Japanese Farmers Oppose Free Trade Deal

While American and Japanese trade negotiators hammer out the final sticking points in a potential Pacific Rim free trade agreement, Japanese farmers and farm advocacy groups are quietly working behind the scenes to pressure Japanese politicians to oppose free trade.

For the past several years, a major component of American agricultural policy has centered on free trade and boosting U.S. farm exports. Last year, farm exports reached record highs of $137 billion, helping to drive farm incomes to record heights. Part of this increased farm trade was the result of free trade agreements with Panama, Columbia, and South Korea, agreements that Secretary of Agriculture Tom Vilsack had been pushing hard.
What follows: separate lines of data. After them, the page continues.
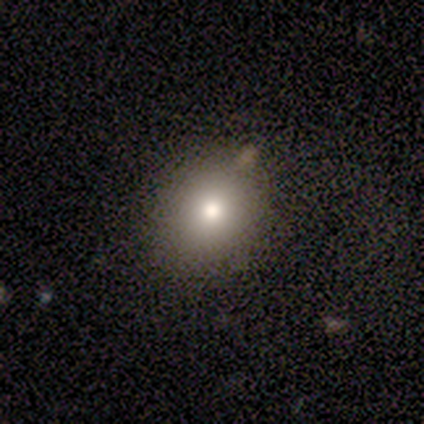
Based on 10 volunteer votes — Smooth or featured? 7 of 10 (70%) said smooth. How rounded? 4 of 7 (57%) said in between. Merging? 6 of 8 (75%) said none.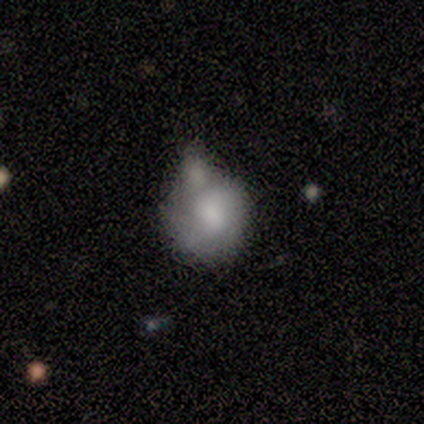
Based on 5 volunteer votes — Smooth or featured?
  - smooth: 100% *
  - featured or disk: 0%
  - star or artifact: 0%
How rounded?
  - round: 100% *
  - in between: 0%
  - cigar-shaped: 0%
Merging?
  - minor disturbance: 40% * (tied)
  - merger: 40% * (tied)
  - none: 20%
  - major disturbance: 0%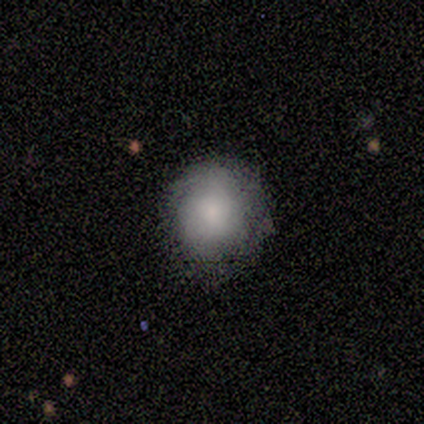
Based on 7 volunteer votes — smooth_or_featured: smooth (p=0.71) [alt: star or artifact p=0.29]
how_rounded: round (p=1.00)
merging: none (p=0.60) [alt: minor disturbance p=0.40]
While U.S. agricultural and trade officials are behind free trade, Japan is currently less enthusiastic. While major Japanese companies like Mitsubishi and Toyota are pushing free trade, many farmers see it as a threat to their already unstable economic position.

While farming contributes very little to Japan’s $5.9 trillion gross domestic product, the Japanese electoral system gives rural communities enormous clout in the Japanese government, and the farmers in Japan’s rural communities are worried that free trade and the elimination of tariffs on major Japanese crops (primarily rice) could make it difficult for Japanese farmers to compete.